INPUT section start

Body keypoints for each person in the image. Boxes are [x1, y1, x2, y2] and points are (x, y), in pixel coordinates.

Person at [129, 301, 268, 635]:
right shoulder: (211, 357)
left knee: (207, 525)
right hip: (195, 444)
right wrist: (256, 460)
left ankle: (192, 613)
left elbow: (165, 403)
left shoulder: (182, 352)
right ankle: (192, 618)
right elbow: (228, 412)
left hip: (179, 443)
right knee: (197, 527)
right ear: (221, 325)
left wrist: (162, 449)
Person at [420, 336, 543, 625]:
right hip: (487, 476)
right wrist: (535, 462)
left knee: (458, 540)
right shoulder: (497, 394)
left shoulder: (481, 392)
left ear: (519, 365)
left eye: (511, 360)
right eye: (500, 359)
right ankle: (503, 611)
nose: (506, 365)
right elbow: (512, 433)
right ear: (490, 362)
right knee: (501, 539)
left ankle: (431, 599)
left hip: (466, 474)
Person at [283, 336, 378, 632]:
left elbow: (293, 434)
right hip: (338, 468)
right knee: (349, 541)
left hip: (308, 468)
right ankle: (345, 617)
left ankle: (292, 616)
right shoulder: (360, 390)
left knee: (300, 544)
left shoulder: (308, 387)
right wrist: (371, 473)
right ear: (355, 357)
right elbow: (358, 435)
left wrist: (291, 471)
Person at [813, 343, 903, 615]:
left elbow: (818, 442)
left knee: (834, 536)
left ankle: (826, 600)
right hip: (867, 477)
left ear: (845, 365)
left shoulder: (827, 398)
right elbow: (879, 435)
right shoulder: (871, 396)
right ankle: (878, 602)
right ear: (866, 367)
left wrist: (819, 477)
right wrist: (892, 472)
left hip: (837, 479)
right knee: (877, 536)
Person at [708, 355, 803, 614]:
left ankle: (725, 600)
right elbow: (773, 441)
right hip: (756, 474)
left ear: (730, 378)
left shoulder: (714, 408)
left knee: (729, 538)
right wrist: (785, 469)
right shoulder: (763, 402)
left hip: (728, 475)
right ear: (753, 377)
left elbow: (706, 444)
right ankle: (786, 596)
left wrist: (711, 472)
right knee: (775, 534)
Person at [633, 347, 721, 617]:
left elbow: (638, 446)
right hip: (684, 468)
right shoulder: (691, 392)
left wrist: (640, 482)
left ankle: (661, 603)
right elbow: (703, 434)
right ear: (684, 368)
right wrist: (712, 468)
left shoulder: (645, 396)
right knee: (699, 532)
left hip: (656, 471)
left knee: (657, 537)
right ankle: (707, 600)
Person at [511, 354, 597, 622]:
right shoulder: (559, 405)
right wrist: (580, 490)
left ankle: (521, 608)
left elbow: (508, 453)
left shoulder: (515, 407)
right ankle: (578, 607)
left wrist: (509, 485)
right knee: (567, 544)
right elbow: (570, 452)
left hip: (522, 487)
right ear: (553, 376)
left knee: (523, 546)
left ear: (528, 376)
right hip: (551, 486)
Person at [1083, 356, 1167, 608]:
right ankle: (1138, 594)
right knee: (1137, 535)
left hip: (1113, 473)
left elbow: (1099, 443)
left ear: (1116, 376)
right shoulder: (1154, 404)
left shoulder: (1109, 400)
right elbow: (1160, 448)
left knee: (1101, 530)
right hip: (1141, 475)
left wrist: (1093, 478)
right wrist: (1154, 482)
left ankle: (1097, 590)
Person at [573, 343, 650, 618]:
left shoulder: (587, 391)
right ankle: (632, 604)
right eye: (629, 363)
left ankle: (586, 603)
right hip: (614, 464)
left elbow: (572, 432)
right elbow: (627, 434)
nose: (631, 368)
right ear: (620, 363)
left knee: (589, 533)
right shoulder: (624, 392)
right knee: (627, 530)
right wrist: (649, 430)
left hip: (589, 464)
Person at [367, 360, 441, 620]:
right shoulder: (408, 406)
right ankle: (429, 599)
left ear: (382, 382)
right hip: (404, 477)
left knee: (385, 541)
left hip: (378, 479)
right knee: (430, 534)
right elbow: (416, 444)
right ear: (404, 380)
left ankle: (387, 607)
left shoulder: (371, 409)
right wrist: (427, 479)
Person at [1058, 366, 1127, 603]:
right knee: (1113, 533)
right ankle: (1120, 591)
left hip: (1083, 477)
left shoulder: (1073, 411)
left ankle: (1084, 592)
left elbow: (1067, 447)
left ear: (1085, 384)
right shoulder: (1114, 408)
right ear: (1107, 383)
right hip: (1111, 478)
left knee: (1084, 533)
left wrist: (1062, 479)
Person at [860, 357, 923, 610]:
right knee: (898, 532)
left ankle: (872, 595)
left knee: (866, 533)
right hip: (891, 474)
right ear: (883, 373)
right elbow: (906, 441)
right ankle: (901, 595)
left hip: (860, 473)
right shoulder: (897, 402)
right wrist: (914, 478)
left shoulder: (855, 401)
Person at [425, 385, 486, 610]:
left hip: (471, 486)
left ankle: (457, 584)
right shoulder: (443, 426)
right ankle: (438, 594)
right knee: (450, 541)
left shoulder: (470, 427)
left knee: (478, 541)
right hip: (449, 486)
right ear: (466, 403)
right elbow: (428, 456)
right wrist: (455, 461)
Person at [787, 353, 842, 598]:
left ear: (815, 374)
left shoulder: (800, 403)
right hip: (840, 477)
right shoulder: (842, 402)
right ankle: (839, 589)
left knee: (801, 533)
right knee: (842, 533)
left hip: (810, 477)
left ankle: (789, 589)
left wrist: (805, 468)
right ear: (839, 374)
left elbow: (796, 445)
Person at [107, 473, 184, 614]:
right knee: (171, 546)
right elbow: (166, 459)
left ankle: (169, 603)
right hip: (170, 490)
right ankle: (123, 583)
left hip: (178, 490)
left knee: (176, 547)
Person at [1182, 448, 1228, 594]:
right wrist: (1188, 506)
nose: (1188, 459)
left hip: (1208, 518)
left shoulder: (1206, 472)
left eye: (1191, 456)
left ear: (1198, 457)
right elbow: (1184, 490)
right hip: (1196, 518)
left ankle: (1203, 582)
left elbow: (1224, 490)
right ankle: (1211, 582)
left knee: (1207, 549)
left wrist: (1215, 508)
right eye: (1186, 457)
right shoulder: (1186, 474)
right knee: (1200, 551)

INPUT section end

__YOUR OBJECTIVE__. Could you set down exactly the lines above, from the one containing "left elbow: (1224, 490)" through the last, including both and nothing else?

__SOLUTION BELOW__.
left elbow: (1224, 490)
right ankle: (1211, 582)
left knee: (1207, 549)
left wrist: (1215, 508)
right eye: (1186, 457)
right shoulder: (1186, 474)
right knee: (1200, 551)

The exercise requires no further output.